Had Lee accepted Lincoln’s offer, or simply retired and gone home, he would have deprived the Confederacy of a crackerjack commander. The union may well have defeated the South quickly and decisively, reaching the same outcome with a mere fraction of the death, destruction, misery, and animus that ensued. I’m just sayin’.

● Depicting data in a pie chart is a common practice everywhere, but “pie chart” is an English term. In France, it’s called a “Camembert,” which is a round cheese typically cut in wedges. In Germany, a pie chart is a “tortendiagram” — a diagram shaped like a torte or cake.

● Rhinopithecus strykeri, the “Burmese sneezing monkey,” is an endangered primate discovered a few years ago in Myanmar. The species is unique for its wide, upturned nostrils. Natives report that water easily gets in the monkeys’ nostrils during a rain, and they can be heard sneezing. The monkeys are said to spend rainy days sitting quietly with their heads tipped forward.

Burmese Sneezing Monkey

● Vaseline Petroleum Jelly was patented in 1872 by Robert Chesebrough of Brooklyn, New York. Chesebrough had visited an oil field in Pennsylvania in 1859 and learned about a waxy substance that built up on the pumps and had to be removed periodically. Workers often used the stuff to soothe cuts and abrasions.

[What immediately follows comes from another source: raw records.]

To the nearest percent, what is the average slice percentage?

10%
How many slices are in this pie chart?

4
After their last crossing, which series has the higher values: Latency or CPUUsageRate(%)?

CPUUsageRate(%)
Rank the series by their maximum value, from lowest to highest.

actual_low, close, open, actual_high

Chesebrough took samples home and spent the next decade perfecting the product. His company manufactured Vaseline until 1987, when Unilever bought the rights.

● Over the years, a surprising number of animals have been rocketed into space, usually to test whether they could survive the conditions. Some did, some didn’t. Among the animals: fruit flies, dogs, monkeys, chimps, mice, rats, rabbits, turtles, frogs, mealworms, insects, spiders, amoebae, fish, jellyfish, and one cat.

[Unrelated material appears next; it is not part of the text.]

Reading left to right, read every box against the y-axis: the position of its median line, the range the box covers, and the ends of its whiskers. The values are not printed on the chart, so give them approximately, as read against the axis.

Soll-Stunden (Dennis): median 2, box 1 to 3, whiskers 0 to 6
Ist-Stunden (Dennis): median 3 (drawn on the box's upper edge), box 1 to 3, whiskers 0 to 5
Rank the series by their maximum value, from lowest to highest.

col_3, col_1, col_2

The cat was Félicette, a stray found on the streets of Paris and sent into space by France in 1963. After a 15-minute sub-orbital flight, Félicette’s capsule parachuted back to Earth, and she was recovered safely.

● The continental U.S. and mainland China are roughly the same size, both being about 3,000 miles wide. Geographically, that covers four time zones in the U.S., and five in China. However, in 1949, the Communist Party switched the entire country to Beijing Standard Time. In addition to having just one time zone, China also ignores daylight savings time.

● In 1782, General George Washington created the Badge of Military Merit to be given to soldiers who exhibited gallantry in battle or performed an essential service. It was the first award meant to recognize ordinary soldiers instead of glorifying their superiors.

The award was given three times during the Revolutionary War, but it fell out of use thereafter. In the 1930s, the War Department revived it as the Purple Heart Medal. It was given retroactively to all living veterans of previous wars who had proof of being wounded.